Netflix thinks I'll "love" something called Upper Middle Bogan or Rogan, hard to tell from the font. Why would I "love," or even click on, a tv program with an icon of a lady's breasts? Sounds like a hetero-sleaze fest with gyrating ladies on poles.
Ok, let's take a look, but at the first female body parts, I'm leaving.
Story #1: Lady is driving through an Australian city, applying makeup and nail polish. She stops at an elegant suburban house and brings coffee to Hubbie -- Patrick Brammell, below -- who is still asleep. Fully clothed. Wait - why would you put on makeup and nail polish on the way home? Are you pretending to go somewhere?
He smooches her all over, but she stops to ask if she looks yellow today, and if she might have bony metastasis. Is something wrong? Do the breasts on the icon signify breast cancer, not hetero-horniness? Or is she a hypochondriac? He doesn't care; he still wants some.
Later, they bring lots of birthday presents to the rooms of Oscar and Edwina. The kids argue over whose room they will celebrate their birthdays in. Parents note that they dropped Oscar on his head a lot, and besides, he has an e____-- so it will be his room. Edwina is outraged. Something creepy is going on here. Do the kids have an immune system disease, or is Mom delusional, and keeping them locked in their rooms?
They compromise with the kitchen, where the kids interact normally. So all of that creepiness was just to make viewers uncomfortable? Oscar continues to hide his e___, which makes the parents proud. They're proud of it?
Grandma appears, not phased by Oscar's e___ but offended by Dad in underwear -- although she sneaks a peek. She criticizes everyone else, and gives Oscar a maths tutor for his present. This enrages Mom -- the monster made her childhood a living hell, and "look how I turned out! I won't let that happen to Oscar!"
Dad counters that he likes the way she turned out, especially her breasts, which he fondles. Can't you think of anything else, jerk? Seriously, though: "I know you're a wacko, but Oscar will be fine. Besides he's seriously stupid." He makes an offensive "I'm stupid" face. Good God, call Child Protective Services. Dad is seriously abusive.
Mom goes back to the kitchen to prove that Oscar's not stupid by asking him to add 13 and 13. The answer he gives: 27?
Whoops, Grandma has collapsed, crashing through a glass table.
Mom goes to the lab and checks on Grandma's bloodwork. Wait -- this seriously mentally ill hypochondriac is a doctor? How does she examine anyone without freaking out and thinking that she has what they have?

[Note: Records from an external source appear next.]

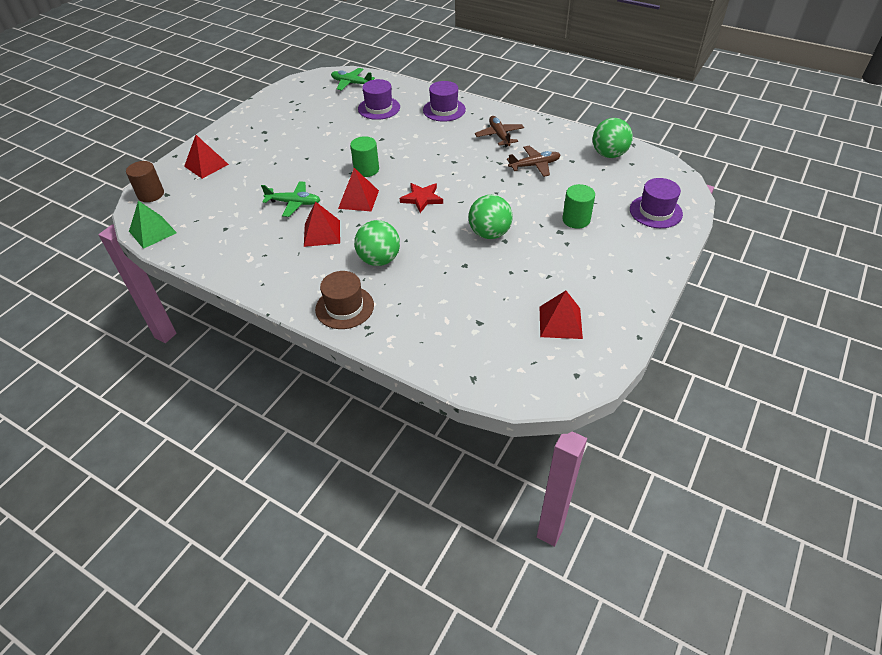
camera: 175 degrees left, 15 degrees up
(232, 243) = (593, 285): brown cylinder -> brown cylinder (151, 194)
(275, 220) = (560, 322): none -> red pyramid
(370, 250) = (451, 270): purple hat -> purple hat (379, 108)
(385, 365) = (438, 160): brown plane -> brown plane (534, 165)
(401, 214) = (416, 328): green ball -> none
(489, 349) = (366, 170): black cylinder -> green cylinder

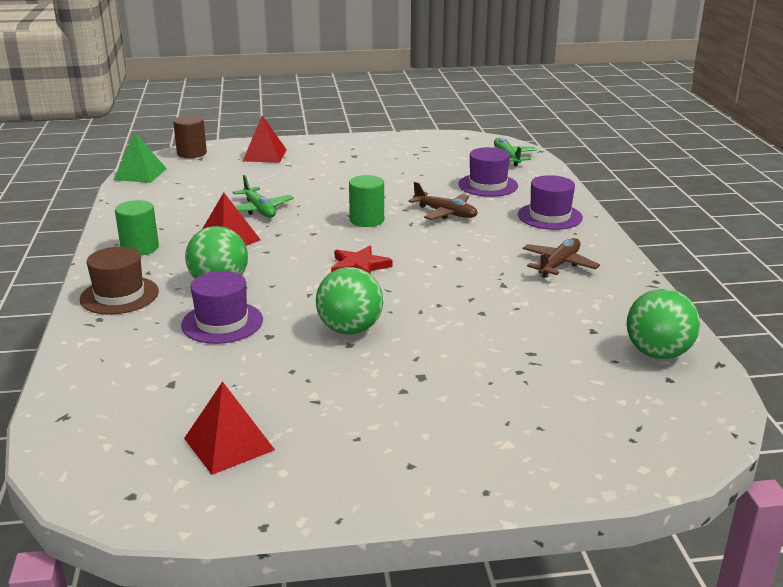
camera: 50 degrees right, 20 degrees down
(358, 199) = (309, 235): red pyramid -> none
(534, 165) = (536, 309): brown plane -> brown plane (445, 213)
(576, 220) = (464, 380): green cylinder -> green cylinder (140, 248)
(655, 211) = (583, 441): purple hat -> purple hat (222, 322)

Mom argues with the technician, Sam, about Grandma's diagnosis: "You got the bloodwork wrong. My Mom can't have Type A, because Dad was Type O and I'm Type B."
"Nope, I drew the blood myself. She's Type A."
Sam is played by model Kane Felsinger, who doesn't show his chest on screen.
Mom jabs herself to prove that she's Type B. How is that possible?
She rushes out to confront Grandma: "You can't be my mother. I'm adopted." After a lot of mishegas, Gradma admits to it. This is a completely different story from the psycho-parents imprisoning their kids in Scene 1.
At home, Mom breaks the news to the family. "So she's not our Grandma, she's sort of a friend of the family?" "No, we'd never want her as a friend."
Later, in bed, Dad wants to feel her breasts, as usual, but Mom refuses: "What part of you thinks I want to have s_x right now?" His d*ck, obviously. "I wonder what my birth parents are like?" Dad suggests that her mother must have incredibly gorgeous breasts.